Total Return Performance
Total return performance is considered to be an Alternative Performance Measure. NAV per share total return includes reinvestment of the dividend in the NAV of the Company on the ex-dividend date. Share price total return includes the reinvestment of the net dividend in the month that the share price goes ex-dividend.
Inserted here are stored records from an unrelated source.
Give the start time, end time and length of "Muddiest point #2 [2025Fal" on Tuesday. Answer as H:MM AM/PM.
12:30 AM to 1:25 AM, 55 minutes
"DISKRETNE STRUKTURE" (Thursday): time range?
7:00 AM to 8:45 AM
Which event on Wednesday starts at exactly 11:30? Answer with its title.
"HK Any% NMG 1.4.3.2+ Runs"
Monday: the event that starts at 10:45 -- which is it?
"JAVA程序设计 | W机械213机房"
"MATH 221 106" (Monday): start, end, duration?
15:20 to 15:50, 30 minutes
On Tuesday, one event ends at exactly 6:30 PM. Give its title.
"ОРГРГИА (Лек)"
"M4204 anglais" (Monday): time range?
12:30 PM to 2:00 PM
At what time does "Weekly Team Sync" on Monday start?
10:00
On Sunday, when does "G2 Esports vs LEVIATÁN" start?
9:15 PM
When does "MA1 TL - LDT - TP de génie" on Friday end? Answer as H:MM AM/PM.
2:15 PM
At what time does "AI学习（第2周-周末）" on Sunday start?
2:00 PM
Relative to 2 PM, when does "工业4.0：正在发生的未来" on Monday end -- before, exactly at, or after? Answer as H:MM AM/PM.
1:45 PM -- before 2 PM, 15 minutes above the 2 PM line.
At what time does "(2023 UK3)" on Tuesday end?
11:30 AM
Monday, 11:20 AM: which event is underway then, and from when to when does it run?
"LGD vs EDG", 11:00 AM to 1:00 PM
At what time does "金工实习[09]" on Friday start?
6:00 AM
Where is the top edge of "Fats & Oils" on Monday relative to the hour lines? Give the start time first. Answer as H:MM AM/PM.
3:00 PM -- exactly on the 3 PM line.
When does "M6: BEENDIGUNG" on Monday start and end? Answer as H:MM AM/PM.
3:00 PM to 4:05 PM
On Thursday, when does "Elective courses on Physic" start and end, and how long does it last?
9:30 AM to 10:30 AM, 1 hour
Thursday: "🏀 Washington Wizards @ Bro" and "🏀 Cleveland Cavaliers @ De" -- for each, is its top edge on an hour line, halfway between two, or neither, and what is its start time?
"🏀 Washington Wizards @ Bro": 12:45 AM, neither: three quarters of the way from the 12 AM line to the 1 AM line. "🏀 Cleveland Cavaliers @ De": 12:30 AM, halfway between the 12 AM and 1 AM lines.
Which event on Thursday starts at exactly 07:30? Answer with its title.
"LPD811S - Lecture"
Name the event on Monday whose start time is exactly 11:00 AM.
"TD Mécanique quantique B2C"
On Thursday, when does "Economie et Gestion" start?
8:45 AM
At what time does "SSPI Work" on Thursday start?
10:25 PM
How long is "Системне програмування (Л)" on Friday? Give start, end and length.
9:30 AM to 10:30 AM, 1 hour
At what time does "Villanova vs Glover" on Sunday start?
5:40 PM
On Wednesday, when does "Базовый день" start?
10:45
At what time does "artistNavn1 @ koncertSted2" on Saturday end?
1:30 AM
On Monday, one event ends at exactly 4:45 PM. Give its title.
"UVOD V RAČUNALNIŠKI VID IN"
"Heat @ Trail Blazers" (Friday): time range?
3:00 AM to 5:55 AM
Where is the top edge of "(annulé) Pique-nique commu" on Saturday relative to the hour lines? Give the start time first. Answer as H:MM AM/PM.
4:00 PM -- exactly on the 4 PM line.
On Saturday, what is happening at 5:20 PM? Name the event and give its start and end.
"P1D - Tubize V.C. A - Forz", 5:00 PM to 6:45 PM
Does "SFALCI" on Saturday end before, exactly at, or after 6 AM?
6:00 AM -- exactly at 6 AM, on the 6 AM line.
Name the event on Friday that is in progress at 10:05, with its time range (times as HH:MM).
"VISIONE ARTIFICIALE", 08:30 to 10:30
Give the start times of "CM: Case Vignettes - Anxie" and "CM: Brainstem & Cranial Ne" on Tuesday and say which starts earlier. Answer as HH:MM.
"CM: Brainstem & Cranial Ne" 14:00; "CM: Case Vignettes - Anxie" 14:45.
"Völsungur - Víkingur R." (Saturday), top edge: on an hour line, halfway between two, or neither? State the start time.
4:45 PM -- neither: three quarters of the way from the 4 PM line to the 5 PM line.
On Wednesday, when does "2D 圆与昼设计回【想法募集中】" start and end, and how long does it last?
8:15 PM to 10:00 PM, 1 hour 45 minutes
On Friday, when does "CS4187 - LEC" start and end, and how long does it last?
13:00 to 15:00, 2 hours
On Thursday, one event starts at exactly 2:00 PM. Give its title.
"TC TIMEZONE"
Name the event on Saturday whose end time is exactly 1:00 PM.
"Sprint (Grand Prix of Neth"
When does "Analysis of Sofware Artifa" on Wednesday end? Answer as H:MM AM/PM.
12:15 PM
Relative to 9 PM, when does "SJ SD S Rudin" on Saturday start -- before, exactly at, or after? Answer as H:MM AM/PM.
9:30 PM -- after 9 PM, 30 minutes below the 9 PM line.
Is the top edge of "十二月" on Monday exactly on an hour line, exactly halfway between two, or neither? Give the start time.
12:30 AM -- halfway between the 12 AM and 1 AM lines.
The tables below provide information relating to the NAV per share and share prices of the Company, the impact of the dividend reinvestments and the total returns for the years ended 31 March 2024 and 31 March 2023.
| Net asset |
|
31 March 2023 | 274.08p | 247.50p |
31 March 2024 | 223.71p | 201.00p |
Change in the year | -18.4% | -18.8% |
Impact of dividend reinvestment | +2.1% | +2.4% |
| --------------- | --------------- |
Total return for the year | -16.3% | -16.4% |
| ========= | ========= |
| Net asset |
|
31 March 2022 | 272.52p | 252.00p |
31 March 2023 | 274.08p | 247.50p |
Change in the year | +0.6% | -1.8% |
Impact of dividend reinvestment | +2.0% | +2.1% |
| --------------- | --------------- |
Total return for the year | +2.6% | +0.3% |
| ========= | ========= |
The Annual Financial Report Announcement is not the Company's statutory accounts. The above results for the year ended 31 March 2024 are an abridged version of the Company's full Annual Report and Financial Statements, which have been approved and audited with an unqualified report. The 2023 and 2024 statutory accounts received unqualified reports from the Company's Auditor and did not include any reference to matters to which the Auditor drew attention by way of emphasis without qualifying the reports and did not contain a statement under s.498 of the Companies Act 2006. The financial information for 2023 is derived from the statutory accounts for 2023 which have been delivered to the Registrar of Companies. The 2024 Financial Statements will be filed with the Registrar of Companies in due course.
A copy of the above results announcement will be available on the Company's website at www.fidelity.co.uk/china within two working days.
A copy of the Annual Report will shortly be submitted to the National Storage Mechanism and will be available for inspection at: www.morningstar.co.uk/uk/NSM
The Annual Report will be posted to shareholders later this month and additional copies will be available from the registered office of the Company and on the Company's website: www.fidelity.co.uk/china where up to date information on the Company, including daily NAV and share prices, factsheets and other information can also be found.
Neither the contents of the Company's website nor the contents of any website accessible from hyperlinks on the Company's website (or any other website) is incorporated into, or forms part of, this announcement.